Willy, dopo il reddito di cittadinanza blocco dei beni per la famiglia Bianchi

Sabato 19 Settembre 2020
L'INCHIESTA
ROMA Rischiano una condanna a 6 anni di carcere i genitori di Gabriele e Marco Bianchi, Mario Pincarelli e Francesco Belleggia, i ragazzi accusati di avere pestato fino ad ucciderlo Willy Monteiro Duarte. Le tre famiglie avrebbero ottenuto indebitamente, e sulla base di false dichiarazioni, il reddito di cittadinanza. Dalle verifiche della Guardia di Finanza, infatti, è emerso che avevano altre entrate contrariamente a quanto sostenuto. E adesso, la procura di Velletri potrebbe ottenere il sequestro cautelativo dei beni, fino al raggiungimento delle somme finora percepite che l'Inps, dopo avere bloccato il contributo, chiede indietro. E mentre vanno avanti gli accertamenti patrimoniali, mettendo a confronto l'alto tenore di vita incompatibile con il redditi dichiarati, i carabinieri tirano le fila e lavorano sulle denunce per risse e lesioni che vedono indagati i due fratelli picchiatori. Le vittime erano quasi tutte straniere.
LA MISURA
Sarà il gip di Velletri a stabilire se disporre un sequestro per equivalente, qualora le famiglie degli indagati non restituiscano immediatamente le cifre percepite dallo Stato e destinate a chi non abbia un reddito. Un totale di 27.700 euro. Soldi che dovranno essere restituiti e per recuperarli la procura potrebbe decidere di bloccare i beni. Neppure la restituzione però salvaguarderebbe gli interessati dal procedimento penale per un reato che prevede pene dai 2 ai 6 anni. Ma c'è anche l'altro aspetto: il banco di frutta, che non giustifica il reddito di cittadinanza non è conciliabile con la vita extralusso dei Bianchi.

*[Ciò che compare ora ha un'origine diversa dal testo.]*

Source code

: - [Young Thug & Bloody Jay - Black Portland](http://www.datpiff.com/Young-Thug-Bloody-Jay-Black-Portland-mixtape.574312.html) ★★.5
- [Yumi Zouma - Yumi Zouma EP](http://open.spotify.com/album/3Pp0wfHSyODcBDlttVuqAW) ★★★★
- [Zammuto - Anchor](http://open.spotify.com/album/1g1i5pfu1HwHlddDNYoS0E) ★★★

Già nell'interrogatorio di convalida dell'arresto, il gip aveva chiesto agli indagati se percepissero il sussidio: «Non l'abbiamo mai chiesto e non sappiamo cosa sia», hanno fatto mettere a verbale. L'inchiesta punta a capire se i Bianchi coprano giri di affari illeciti.

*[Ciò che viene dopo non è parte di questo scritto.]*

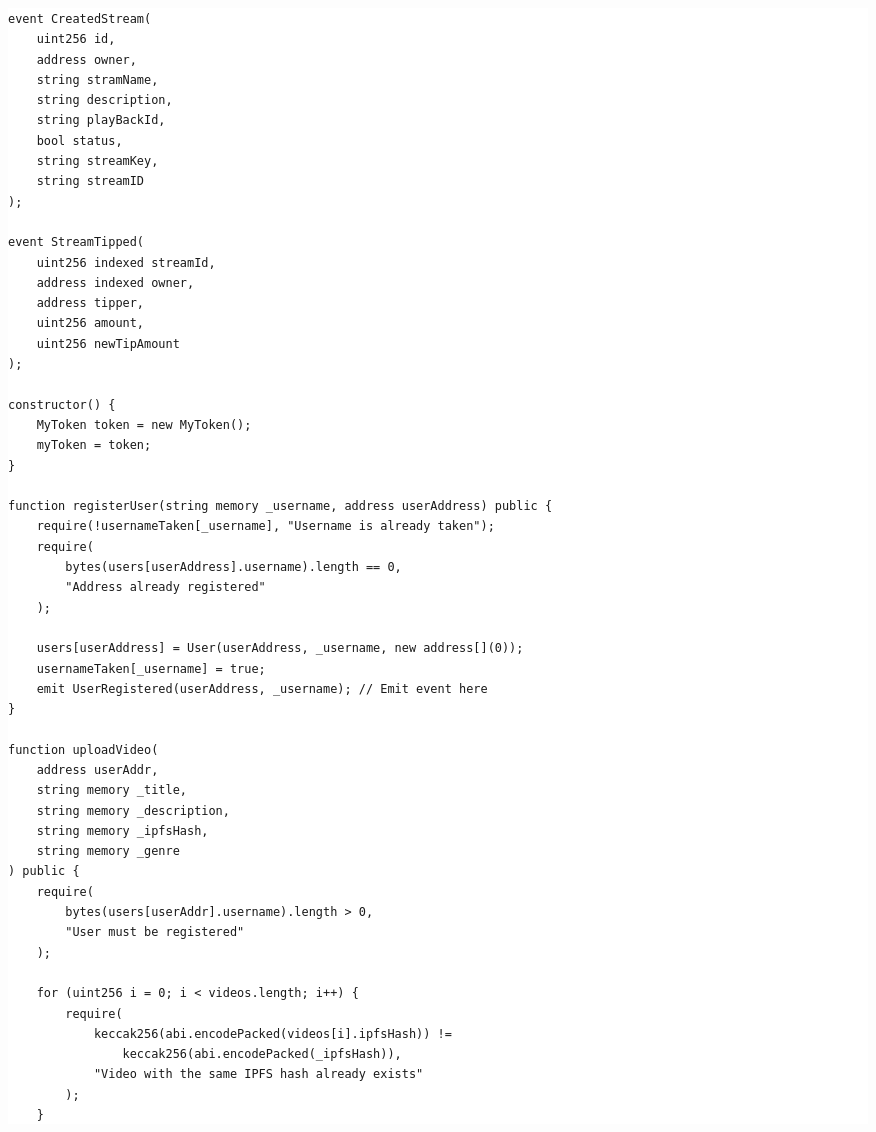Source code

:    event CreatedStream(
        uint256 id,
        address owner,
        string stramName,
        string description,
        string playBackId,
        bool status,
        string streamKey,
        string streamID
    );
    
    event StreamTipped(
        uint256 indexed streamId,
        address indexed owner,
        address tipper,
        uint256 amount,
        uint256 newTipAmount
    );

    constructor() {
        MyToken token = new MyToken();
        myToken = token;
    }

    function registerUser(string memory _username, address userAddress) public {
        require(!usernameTaken[_username], "Username is already taken");
        require(
            bytes(users[userAddress].username).length == 0,
            "Address already registered"
        );

        users[userAddress] = User(userAddress, _username, new address[](0));
        usernameTaken[_username] = true;
        emit UserRegistered(userAddress, _username); // Emit event here
    }

    function uploadVideo(
        address userAddr,
        string memory _title,
        string memory _description,
        string memory _ipfsHash,
        string memory _genre
    ) public {
        require(
            bytes(users[userAddr].username).length > 0,
            "User must be registered"
        );

        for (uint256 i = 0; i < videos.length; i++) {
            require(
                keccak256(abi.encodePacked(videos[i].ipfsHash)) !=
                    keccak256(abi.encodePacked(_ipfsHash)),
                "Video with the same IPFS hash already exists"
            );
        }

Tra le vittime dei loro pestaggi, fin da quando erano neanche ventenni, figurano diversi stranieri. Durante una maxi-rissa tra italiani e stranieri davanti a una discoteca di Velletri presero di mira un indiano. La loro partecipazione al raid non emerse subito, ma vennero individuati grazie alle telecamere di sorveglianza. Sempre a Velletri, nel centro storico, spaccarono la mandibola a un romeno e gli causarono traumi per 60 giorni di prognosi. Obiettivi stranieri, come di origine straniera era Willy. C'è da dire, però, che, finora, dalle indagini non sono emerse aggravanti razziali e che nel Suv dei Bianchi (intestato alla cognata) la notte dell'omicidio c'era anche un ragazzo di origine nordafricana, Omar S..
NUOVI INDAGATI
Le indagini dei carabinieri vanno avanti e proseguono nell'ascolto di testimoni. Una attività andata avanti per tutta la settimana e che potrebbe culminare con nuove iscrizioni nel registro degli indagati. Chi indaga sta ascoltando, al momento in veste di testimoni, i ragazzi che erano con il branco quella notte. In particolare sono almeno tre le posizioni al vaglio e per le quali potrebbe scattare accuse che vanno dal concorso, al favoreggiamento o all'omissione di soccorso. Un lavoro legato all'analisi dei cellulari e, in particolare, su quattro telefonate tra le persone che erano nella zona del pub nella notte tra il 5 e il 6 settembre, quando è scoppiata la prima lite. È a quel punto che Bianchi entrano in scena, convocati sul posto, come esperti di arti marziali. Intanto i legali dei Bianchi e di Pincarelli hanno rinunciato a chiedere la scarcerazione al Riesame per i loro assistiti.
GLI INSULTI
Intanto la polizia ha identificato l'autore di un post di odio e intolleranza razziale contro Willy: è uno studente universitario di Treviso, 23 anni, esperto di informatica. Il giovane è stato denunciato. Aveva postato la frase «Come godo che avete tolto di mezzo quello scimpanzè. Siete degli eroi»: oltre ad aver creato un personaggio virtuale, cui aveva dato il nome di Manlio Germano, il sottosegretario interpretato da Claudio Amendola nel film Caterina va in città, si connetteva ai social network attraverso provider esteri, utilizzando tecniche di anonimizzazione in grado di mascherare le tracce informatiche della navigazione.